By viewing different months and years, you can use this map to see how sea ice concentration has changed over time and where changes are most pronounced. You may be able to detect patterns in these changes. Try using these maps to answer questions such as:
- Which months show the biggest declines in sea ice concentration and extent over time? Which months show the smallest declines?
- What years show the greatest anomalies in Arctic sea ice extent, either positive (more ice than the long-term average) or negative (less ice than the long-term average)?
- Are the greatest anomalies in sea ice concentration likely to occur in the middle of the ice pack or along the margins?
By comparing sea ice maps with other maps in Satellite Observations of Arctic Change, you can see how sea ice relates to other changes in the Arctic, such as near-surface air temperatures and sea ice age.

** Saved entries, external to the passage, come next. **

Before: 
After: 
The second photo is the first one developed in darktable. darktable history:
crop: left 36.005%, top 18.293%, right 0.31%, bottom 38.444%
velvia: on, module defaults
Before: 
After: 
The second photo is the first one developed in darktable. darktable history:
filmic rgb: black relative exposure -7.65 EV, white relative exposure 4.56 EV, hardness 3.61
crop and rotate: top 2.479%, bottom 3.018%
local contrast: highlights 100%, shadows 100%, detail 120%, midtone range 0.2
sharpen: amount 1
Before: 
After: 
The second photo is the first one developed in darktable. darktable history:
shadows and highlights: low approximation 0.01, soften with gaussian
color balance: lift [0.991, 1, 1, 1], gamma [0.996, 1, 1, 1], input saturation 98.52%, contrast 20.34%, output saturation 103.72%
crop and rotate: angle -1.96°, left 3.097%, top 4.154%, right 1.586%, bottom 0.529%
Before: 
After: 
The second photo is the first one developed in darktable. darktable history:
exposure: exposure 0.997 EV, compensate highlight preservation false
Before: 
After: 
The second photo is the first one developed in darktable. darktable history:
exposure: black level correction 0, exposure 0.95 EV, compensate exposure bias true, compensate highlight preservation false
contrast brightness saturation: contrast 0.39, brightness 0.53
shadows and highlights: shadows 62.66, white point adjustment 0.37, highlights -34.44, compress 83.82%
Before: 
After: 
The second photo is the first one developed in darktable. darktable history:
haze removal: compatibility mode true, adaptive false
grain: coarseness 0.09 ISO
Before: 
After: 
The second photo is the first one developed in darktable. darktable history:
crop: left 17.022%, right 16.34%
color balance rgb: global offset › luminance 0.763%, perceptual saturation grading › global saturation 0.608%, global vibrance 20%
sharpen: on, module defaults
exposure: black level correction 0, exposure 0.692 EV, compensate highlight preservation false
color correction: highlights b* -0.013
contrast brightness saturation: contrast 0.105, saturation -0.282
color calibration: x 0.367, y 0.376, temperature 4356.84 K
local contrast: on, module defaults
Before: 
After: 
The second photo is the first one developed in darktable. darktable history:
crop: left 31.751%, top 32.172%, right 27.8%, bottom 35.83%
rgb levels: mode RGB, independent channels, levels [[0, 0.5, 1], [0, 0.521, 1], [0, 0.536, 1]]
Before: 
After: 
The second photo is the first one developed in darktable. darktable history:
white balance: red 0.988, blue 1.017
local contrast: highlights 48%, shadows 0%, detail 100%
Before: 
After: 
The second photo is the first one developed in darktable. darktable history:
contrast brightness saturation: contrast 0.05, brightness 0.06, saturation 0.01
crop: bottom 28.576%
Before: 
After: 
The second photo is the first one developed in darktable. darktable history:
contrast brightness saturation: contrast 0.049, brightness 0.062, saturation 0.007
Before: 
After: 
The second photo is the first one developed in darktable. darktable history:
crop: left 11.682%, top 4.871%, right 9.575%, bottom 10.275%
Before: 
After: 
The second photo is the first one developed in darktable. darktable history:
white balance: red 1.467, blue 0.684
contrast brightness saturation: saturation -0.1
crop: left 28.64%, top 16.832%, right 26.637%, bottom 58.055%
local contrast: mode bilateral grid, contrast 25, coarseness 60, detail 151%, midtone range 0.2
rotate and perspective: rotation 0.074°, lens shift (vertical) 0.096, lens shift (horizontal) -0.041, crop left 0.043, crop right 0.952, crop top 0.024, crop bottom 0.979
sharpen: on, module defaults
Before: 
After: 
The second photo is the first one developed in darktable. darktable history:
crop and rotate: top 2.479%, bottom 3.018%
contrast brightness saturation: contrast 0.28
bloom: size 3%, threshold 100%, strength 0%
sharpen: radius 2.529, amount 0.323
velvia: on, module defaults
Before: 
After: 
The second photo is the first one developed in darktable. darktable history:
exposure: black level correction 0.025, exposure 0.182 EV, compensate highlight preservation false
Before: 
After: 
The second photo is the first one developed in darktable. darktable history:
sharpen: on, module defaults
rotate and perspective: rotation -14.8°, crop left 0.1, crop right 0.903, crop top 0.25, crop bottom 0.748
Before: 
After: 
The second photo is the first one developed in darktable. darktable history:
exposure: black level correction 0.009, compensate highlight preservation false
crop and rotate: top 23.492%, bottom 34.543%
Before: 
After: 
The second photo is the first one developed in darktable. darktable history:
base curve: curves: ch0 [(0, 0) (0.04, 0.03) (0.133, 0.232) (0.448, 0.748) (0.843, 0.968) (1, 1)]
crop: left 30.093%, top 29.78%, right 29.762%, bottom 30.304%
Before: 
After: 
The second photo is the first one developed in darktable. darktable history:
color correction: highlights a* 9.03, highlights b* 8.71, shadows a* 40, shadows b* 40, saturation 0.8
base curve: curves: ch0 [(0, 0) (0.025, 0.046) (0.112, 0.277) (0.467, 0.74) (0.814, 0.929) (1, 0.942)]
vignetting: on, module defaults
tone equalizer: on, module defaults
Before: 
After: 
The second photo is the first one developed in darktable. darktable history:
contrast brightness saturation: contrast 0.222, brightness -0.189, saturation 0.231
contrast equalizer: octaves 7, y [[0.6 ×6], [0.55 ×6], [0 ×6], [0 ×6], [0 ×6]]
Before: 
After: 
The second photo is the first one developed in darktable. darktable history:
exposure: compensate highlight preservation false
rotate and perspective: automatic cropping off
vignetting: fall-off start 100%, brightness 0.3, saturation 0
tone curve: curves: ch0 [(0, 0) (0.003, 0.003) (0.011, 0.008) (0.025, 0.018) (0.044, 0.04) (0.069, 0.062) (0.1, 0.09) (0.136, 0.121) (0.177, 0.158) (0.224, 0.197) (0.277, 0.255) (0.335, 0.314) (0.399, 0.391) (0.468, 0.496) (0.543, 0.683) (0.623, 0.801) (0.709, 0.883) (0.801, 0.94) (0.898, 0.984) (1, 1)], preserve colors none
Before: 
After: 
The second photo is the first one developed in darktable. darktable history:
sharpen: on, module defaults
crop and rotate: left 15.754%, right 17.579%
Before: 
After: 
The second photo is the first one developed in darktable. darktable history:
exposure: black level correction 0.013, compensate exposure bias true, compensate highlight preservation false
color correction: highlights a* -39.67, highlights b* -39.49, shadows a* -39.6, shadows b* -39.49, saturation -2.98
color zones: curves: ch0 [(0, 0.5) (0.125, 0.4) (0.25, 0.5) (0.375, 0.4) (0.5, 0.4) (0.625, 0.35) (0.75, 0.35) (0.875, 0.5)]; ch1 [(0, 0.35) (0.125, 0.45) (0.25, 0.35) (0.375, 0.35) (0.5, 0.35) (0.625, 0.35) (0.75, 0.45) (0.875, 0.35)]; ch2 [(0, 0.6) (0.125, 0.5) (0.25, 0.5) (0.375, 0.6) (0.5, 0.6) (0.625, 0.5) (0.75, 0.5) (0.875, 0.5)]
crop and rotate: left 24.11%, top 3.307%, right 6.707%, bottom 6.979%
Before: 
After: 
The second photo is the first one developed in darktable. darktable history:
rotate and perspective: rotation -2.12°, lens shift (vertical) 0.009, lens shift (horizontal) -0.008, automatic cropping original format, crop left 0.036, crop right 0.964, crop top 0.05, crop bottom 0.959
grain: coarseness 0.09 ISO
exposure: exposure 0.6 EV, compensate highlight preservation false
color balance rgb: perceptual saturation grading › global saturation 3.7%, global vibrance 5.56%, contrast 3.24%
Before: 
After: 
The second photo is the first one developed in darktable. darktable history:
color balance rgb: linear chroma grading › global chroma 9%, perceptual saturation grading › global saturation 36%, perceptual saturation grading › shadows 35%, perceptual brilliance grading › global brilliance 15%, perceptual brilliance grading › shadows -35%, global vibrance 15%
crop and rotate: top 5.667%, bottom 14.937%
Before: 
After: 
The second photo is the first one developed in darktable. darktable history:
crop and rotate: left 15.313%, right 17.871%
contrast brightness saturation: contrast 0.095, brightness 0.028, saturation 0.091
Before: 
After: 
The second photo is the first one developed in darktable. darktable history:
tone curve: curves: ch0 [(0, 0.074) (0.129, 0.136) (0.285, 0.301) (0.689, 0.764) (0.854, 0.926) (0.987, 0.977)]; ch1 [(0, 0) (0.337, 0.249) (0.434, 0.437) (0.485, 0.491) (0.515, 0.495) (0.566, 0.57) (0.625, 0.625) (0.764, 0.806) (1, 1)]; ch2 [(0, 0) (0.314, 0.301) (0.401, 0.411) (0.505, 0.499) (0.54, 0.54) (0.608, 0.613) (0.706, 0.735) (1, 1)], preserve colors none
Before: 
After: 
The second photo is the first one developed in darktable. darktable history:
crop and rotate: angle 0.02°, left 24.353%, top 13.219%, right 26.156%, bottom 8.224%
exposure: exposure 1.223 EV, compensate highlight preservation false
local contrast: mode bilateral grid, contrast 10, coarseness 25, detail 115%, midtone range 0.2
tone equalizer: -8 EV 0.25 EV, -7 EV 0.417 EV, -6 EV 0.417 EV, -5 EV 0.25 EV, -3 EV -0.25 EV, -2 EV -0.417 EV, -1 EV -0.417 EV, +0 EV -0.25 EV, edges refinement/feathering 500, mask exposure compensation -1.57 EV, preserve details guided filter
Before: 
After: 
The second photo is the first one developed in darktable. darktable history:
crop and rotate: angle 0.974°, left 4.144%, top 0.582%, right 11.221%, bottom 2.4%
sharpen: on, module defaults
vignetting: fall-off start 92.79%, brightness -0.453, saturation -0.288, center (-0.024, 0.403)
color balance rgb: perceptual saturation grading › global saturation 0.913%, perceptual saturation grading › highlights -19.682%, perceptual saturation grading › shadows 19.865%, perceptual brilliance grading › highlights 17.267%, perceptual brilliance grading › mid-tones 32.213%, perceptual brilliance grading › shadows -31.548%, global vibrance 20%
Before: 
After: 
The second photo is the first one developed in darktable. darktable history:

These sea ice maps are generated by data products archived and distributed by NSIDC. The data products are derived from satellite sensors that can “see” through clouds and in the dark. This observation capability is crucial to continuous monitoring of sea ice conditions despite storms and months of polar darkness.
Data source(s)
The bar graphs of sea ice extent and the maps of ice concentration anomalies are based on the same data used in the NSIDC Sea Ice Index. Sea Ice Index products are derived from two data sets: the Near-Real-Time DMSP SSM/I-SSMIS Daily Polar Gridded Sea Ice Concentrations (NRTSI product, NSIDC-0081) and the Sea Ice Concentrations from Nimbus-7 SMMR and DMSP SSM/I-SSMIS Passive Microwave Data (GSFC product, NSIDC-0051). These satellite passive microwave-derived data sets are used to generate the daily and monthly images and numbers that comprise the Sea Ice Index record of sea ice extent and concentration from November 1978 to present. Information on the accuracy and precision of passive microwave-derived sea ice concentration products can be found in documentation for the Sea Ice Index. Daily concentrations are averaged to generate monthly mean concentrations for each grid cell.
Data processing steps
To create this map, NSIDC took the following steps:
- Acquire the monthly gridded seaice concentration data which is computed as part of the Sea Ice Index, from NSIDC internal servers. The data is in polar stereographic projection on a Hughes ellipsoid (PROJ4 string ‘+proj=stere +lat_ts=70 +lat_0=90 +lon_0=-45 +a=6378273 +b=6356889.449 +no_defs’).
- Acquire the monthly seaice extent CSV data from the Sea Ice Index.
- Compute the monthly anomalies CSV from the extents by averaging extents over the 1979-2015 time period and subtracting the climatological mean from each month’s extent.
- Generate monthly climatological gridded seaice concentration, i.e., for each month:
- Calculate the mean concentration across the years 1979-2015.
- Mask the larger pole hole found in earlier years of the record (SMMR)
- Generate monthly anomaly images for every year/month in the full timeseries by subtracting the climatological mean for that month from each month’s concentration grid.
- Reproject monthly anomaly image to EPSG: 3413.